Aaron Paquette, one of the three dissenters, said there are already studies on the record, including one from the City of Calgary, which have shown that fare gates don’t move the needle when it comes to limiting fare evasion and increasing safety.

“It’s a lot of resources to throw at duplicating,” he warned.

But Cartmell said council has to do a better job of hearing out the public, and understanding why Edmontonians see transit as something that’s not an option for those who own their own vehicles.

“When is City Council going to stop trying to tell us that it is safe.” Cartmell said this is a refrain he hears from constituents.

“Asking for a report is not the end of the world.”

Fare gates won’t fix the strained political relationship between the City and province.
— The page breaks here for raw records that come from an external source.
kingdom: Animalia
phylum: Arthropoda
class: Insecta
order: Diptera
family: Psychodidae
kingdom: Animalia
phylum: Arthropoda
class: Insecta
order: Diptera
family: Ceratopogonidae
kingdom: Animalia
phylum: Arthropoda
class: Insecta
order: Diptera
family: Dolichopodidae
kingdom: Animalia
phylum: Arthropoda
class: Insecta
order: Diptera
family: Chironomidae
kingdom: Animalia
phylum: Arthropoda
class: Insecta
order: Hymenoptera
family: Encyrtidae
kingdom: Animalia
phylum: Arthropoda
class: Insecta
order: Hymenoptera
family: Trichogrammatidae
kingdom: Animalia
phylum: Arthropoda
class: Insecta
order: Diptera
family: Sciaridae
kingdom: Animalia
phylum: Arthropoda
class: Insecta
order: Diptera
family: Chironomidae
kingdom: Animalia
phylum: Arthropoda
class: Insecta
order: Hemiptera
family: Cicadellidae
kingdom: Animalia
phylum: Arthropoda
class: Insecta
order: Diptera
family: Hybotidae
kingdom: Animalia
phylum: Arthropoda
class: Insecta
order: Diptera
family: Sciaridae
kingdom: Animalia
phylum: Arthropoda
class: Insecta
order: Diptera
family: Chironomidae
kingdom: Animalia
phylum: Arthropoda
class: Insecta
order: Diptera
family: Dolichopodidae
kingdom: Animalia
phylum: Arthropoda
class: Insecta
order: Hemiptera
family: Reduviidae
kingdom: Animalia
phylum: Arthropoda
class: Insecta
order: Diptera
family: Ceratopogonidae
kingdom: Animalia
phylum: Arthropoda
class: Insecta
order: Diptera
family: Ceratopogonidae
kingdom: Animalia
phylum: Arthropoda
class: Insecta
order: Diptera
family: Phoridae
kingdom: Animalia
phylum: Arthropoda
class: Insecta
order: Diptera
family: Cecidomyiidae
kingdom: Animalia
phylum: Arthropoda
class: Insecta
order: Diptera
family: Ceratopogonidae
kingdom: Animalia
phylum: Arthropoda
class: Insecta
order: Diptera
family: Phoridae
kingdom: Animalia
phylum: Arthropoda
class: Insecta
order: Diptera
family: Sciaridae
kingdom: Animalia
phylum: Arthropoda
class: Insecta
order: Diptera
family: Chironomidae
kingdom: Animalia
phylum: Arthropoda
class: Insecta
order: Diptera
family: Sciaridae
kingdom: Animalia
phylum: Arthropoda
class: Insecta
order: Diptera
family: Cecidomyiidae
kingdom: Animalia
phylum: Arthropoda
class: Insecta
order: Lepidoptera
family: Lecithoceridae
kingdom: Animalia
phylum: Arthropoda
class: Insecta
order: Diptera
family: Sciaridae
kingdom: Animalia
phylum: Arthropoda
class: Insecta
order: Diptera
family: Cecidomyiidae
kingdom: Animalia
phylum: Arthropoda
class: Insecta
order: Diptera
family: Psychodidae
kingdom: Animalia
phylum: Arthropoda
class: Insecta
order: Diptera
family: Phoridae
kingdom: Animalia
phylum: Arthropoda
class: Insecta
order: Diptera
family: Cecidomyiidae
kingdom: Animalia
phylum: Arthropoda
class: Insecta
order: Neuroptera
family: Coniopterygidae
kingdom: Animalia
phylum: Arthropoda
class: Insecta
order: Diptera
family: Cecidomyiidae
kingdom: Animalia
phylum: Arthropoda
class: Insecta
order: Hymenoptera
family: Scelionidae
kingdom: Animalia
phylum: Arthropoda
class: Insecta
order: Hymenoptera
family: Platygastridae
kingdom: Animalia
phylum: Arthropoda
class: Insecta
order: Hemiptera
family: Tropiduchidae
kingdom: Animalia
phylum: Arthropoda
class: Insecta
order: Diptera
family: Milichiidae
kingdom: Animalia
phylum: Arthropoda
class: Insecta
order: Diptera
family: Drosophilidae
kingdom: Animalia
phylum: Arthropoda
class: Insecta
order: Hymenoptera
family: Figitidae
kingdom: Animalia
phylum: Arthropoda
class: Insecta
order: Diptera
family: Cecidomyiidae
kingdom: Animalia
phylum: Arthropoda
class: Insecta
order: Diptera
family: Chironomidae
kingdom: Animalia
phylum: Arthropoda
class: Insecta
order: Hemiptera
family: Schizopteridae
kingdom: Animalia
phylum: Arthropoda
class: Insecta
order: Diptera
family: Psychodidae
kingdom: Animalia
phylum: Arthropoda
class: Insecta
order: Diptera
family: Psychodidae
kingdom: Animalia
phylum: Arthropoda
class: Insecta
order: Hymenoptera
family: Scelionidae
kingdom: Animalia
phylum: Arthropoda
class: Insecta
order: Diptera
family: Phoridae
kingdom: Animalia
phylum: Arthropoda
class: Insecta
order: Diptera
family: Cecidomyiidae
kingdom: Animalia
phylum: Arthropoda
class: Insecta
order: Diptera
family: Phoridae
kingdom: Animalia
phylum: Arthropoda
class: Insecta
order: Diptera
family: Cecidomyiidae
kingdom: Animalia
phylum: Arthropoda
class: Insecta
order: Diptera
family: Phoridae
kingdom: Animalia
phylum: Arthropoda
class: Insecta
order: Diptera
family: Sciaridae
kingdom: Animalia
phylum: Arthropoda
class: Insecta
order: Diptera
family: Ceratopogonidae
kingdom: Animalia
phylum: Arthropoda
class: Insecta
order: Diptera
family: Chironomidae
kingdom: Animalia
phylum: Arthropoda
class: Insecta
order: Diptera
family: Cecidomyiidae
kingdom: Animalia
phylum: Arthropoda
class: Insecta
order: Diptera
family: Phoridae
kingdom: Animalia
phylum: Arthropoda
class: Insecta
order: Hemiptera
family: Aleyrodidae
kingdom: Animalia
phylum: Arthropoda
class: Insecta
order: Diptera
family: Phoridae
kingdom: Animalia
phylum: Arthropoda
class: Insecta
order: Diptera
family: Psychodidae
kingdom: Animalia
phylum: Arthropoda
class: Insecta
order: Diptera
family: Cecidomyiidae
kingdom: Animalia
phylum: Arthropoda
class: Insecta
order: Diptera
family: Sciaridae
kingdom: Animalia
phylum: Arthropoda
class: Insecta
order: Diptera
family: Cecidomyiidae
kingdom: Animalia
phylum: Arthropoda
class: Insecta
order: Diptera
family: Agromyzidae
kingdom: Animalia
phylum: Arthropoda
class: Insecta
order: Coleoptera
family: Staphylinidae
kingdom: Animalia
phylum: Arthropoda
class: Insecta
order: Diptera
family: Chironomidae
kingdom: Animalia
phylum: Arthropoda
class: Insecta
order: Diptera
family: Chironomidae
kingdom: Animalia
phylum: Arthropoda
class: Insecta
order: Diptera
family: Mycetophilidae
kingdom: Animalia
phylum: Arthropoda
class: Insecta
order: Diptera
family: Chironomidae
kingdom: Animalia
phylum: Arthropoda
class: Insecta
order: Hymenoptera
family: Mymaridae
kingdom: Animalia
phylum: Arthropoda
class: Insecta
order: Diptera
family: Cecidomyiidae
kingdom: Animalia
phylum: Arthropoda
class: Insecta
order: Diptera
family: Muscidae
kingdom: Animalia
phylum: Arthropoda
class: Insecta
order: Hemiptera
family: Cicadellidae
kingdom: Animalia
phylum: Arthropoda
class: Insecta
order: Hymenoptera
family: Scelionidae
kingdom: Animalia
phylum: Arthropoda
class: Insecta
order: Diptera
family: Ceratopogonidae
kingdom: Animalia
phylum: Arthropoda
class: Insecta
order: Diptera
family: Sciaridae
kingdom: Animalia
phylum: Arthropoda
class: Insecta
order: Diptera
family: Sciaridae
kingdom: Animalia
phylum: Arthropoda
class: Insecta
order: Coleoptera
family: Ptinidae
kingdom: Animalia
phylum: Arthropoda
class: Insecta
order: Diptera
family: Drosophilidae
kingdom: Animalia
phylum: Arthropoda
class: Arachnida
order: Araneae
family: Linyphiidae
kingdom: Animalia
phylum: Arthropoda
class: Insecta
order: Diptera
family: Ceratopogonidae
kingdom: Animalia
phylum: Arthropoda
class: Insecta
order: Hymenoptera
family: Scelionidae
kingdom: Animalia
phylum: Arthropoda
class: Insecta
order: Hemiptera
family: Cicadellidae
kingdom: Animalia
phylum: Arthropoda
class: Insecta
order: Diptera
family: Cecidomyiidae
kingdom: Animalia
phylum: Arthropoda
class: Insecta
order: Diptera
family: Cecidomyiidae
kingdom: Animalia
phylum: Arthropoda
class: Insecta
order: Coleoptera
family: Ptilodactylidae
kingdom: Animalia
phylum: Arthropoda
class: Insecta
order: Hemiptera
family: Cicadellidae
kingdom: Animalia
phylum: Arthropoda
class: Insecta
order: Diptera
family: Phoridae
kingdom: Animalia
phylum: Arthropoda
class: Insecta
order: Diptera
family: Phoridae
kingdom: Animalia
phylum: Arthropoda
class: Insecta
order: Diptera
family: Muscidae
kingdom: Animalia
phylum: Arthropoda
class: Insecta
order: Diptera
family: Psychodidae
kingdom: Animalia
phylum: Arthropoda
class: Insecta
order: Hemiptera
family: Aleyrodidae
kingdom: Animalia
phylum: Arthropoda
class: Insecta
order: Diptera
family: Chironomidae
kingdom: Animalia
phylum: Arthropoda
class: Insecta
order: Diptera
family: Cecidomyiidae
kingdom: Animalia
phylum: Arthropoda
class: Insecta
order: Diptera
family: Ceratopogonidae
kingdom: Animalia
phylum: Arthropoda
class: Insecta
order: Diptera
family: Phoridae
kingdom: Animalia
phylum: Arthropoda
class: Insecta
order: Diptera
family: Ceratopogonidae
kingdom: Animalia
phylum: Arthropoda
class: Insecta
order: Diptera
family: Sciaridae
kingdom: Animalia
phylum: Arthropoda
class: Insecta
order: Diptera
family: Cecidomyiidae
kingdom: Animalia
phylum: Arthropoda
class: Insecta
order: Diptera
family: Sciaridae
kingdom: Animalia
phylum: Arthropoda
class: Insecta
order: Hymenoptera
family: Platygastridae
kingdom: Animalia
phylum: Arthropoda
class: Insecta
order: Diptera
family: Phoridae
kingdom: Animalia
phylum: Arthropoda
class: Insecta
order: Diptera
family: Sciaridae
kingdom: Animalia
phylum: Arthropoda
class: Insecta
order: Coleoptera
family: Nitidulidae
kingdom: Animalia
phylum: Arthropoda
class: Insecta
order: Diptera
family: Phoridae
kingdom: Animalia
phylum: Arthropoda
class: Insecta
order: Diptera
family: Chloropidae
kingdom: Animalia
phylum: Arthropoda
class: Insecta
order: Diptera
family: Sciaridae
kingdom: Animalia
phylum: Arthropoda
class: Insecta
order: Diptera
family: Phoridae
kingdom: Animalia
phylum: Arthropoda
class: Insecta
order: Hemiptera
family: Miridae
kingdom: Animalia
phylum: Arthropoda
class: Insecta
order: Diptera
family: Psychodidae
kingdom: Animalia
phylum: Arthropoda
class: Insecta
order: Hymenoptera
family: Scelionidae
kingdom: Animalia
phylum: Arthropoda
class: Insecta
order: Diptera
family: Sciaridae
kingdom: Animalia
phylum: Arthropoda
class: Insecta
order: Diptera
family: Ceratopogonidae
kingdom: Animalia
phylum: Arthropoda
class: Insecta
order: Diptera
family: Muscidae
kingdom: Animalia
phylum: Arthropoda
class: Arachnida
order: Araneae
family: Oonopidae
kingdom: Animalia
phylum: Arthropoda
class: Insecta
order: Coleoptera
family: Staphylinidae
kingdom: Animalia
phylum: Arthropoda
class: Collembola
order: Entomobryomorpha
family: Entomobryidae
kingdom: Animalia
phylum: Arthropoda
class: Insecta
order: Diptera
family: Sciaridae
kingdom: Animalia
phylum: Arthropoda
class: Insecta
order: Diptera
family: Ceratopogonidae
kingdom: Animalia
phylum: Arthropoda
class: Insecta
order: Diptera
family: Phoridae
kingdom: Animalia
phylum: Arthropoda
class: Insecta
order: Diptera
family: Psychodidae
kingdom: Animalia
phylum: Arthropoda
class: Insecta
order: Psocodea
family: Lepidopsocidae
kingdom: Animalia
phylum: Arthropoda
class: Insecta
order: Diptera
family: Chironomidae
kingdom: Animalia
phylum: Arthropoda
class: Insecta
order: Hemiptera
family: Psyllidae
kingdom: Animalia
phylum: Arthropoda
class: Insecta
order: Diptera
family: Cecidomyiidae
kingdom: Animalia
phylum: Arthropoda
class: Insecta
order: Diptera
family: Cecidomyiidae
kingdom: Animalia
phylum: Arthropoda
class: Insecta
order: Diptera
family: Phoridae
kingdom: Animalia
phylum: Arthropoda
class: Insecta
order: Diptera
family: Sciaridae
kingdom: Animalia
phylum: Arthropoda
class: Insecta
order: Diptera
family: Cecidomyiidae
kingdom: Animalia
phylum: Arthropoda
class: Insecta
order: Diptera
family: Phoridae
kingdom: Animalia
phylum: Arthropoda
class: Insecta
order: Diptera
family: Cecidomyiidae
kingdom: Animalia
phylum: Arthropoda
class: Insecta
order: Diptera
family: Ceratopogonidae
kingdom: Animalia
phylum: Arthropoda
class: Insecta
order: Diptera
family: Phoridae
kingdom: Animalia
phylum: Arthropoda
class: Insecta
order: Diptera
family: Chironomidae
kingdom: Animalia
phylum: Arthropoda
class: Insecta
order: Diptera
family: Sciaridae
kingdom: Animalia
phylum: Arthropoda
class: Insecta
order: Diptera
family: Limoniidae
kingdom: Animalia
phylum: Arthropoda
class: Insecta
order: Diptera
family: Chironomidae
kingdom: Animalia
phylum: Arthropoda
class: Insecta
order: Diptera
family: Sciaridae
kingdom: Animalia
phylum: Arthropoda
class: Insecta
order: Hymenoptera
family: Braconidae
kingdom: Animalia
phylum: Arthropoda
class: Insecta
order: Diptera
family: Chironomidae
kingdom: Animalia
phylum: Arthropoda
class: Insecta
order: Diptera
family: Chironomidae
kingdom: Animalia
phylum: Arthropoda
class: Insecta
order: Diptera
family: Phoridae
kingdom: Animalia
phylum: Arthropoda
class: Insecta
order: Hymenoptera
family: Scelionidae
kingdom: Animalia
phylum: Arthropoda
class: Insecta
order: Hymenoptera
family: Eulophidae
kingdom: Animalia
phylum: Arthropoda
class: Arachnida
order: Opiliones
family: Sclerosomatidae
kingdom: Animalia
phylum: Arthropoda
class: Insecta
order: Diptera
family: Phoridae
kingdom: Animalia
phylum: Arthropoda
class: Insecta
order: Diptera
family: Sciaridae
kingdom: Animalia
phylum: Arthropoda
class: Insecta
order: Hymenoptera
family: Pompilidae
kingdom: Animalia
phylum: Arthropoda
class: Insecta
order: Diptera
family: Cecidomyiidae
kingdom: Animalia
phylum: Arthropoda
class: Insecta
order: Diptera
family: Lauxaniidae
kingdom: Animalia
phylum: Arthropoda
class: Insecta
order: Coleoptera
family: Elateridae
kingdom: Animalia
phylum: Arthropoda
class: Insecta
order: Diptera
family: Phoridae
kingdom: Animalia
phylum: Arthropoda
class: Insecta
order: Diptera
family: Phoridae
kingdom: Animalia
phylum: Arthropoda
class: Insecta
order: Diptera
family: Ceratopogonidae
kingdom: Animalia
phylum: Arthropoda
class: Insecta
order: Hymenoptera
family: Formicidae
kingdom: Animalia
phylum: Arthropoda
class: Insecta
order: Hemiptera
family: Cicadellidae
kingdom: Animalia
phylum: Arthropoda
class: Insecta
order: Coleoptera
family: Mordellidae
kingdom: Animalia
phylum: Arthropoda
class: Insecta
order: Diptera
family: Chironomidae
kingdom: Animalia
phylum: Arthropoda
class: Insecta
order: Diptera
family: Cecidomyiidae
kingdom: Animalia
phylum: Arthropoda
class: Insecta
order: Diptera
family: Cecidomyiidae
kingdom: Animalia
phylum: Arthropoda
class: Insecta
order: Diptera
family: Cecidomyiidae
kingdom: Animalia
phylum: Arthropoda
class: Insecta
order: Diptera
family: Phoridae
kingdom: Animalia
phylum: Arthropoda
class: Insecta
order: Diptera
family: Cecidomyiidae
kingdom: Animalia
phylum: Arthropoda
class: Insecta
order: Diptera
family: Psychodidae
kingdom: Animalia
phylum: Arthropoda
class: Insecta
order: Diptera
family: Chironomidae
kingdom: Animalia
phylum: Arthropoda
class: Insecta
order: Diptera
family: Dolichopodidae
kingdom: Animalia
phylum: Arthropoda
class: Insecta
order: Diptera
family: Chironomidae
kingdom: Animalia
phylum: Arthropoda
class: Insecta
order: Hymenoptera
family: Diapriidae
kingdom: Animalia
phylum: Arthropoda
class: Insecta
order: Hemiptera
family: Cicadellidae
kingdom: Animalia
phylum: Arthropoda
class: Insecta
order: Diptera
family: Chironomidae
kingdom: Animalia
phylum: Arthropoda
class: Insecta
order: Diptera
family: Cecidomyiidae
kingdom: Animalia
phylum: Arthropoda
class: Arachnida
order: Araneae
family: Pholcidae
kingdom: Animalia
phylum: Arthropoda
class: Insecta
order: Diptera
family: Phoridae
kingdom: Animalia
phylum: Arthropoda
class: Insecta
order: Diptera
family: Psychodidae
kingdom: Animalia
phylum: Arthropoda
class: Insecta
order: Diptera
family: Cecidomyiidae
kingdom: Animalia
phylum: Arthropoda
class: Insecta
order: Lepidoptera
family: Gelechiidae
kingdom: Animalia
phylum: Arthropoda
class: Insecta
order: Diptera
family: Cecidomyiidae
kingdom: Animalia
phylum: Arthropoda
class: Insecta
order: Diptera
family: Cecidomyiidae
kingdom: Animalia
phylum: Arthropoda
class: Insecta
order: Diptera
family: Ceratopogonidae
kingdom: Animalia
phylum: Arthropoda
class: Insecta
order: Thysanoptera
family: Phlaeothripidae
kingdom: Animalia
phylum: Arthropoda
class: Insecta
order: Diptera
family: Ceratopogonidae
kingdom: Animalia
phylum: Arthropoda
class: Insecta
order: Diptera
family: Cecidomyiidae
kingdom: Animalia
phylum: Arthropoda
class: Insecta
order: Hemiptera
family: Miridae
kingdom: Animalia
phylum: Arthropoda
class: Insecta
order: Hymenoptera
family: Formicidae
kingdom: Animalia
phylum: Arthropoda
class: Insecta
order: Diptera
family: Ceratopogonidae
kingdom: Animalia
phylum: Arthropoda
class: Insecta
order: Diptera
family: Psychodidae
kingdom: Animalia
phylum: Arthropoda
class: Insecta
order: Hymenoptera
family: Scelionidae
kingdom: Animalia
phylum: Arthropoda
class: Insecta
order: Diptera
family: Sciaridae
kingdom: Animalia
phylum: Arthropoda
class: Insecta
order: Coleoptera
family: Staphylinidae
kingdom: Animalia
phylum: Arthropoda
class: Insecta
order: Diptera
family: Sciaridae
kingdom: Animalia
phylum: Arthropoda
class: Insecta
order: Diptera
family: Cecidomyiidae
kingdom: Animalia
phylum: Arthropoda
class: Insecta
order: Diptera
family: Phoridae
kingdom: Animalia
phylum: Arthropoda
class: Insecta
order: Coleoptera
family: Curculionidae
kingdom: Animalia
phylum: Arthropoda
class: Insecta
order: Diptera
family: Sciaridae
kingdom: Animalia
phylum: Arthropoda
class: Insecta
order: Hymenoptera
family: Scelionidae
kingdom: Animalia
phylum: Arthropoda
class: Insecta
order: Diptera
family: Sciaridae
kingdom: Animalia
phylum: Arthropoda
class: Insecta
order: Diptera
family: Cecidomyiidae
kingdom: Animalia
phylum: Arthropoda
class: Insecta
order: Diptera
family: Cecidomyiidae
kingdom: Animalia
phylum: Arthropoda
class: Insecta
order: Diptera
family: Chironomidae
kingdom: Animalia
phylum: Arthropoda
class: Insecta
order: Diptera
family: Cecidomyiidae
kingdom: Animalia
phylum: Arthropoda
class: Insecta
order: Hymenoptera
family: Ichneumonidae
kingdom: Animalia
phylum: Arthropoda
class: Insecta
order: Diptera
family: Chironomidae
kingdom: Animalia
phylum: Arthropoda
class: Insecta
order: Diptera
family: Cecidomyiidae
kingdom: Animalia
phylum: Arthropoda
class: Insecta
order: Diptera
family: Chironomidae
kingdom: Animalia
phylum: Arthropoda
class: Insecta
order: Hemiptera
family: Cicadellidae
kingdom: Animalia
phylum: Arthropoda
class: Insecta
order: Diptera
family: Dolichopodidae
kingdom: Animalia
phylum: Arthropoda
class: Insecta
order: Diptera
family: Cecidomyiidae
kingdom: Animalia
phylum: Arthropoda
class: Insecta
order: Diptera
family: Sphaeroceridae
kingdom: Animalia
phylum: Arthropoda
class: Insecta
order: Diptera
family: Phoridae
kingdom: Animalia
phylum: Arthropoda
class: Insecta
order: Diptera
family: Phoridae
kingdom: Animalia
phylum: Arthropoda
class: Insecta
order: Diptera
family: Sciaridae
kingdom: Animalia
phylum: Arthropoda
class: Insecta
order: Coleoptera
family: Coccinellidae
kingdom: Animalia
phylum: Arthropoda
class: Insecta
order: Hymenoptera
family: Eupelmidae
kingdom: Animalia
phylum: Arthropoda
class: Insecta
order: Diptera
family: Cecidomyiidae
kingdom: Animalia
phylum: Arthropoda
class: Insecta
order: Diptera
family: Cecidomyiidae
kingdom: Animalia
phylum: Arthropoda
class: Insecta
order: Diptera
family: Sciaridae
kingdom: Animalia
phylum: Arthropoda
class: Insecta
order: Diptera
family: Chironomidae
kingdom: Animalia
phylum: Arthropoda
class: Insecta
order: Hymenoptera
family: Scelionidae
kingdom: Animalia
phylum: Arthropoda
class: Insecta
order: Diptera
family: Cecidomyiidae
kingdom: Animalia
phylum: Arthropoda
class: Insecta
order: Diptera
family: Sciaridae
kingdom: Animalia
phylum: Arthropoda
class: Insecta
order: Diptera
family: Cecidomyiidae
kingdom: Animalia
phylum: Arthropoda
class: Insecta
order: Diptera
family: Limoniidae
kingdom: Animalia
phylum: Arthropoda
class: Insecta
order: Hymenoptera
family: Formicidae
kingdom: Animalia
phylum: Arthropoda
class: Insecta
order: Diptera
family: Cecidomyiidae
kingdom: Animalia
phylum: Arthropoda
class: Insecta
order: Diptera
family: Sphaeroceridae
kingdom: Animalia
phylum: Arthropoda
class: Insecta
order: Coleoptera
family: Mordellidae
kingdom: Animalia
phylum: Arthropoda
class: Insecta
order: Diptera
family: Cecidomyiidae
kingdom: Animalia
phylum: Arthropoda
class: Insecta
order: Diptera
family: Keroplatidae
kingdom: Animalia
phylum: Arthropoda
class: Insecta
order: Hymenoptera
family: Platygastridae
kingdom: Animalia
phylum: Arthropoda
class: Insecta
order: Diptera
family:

The latest brick in that wall? The Alberta government has passed first reading of a bill that would prevent the City from continuing its direct negotiations with the feds on a potential urban national park. Three councillors had already expressed reservations about ceding control of land within city borders to Parks Canada —  and those reservations have been amplified by Tory MLA Brandon Lunty. He introduced a bill, widely supported by his fellow Tories, that would “ensure the province plays a critical role in the creation and development of any potential National Urban Parks within Alberta’s borders.” Basically, no talks between Edmonton and Parks Canada could happen without the Alberta government at the table, too. With the current frosty relationship between Premier Danielle Smith and Prime Minister Justin Trudeau, it’s impossible to see how this bill, if it passes second and third readings, would do anything but end the urban national-park process.

This is a council that has to deal with crisis after crisis, rather than being the big dreamers we all elected in 2021. Would I want to be a city councillor? Not on your life. Because 2024 promises to be even rockier than ‘23.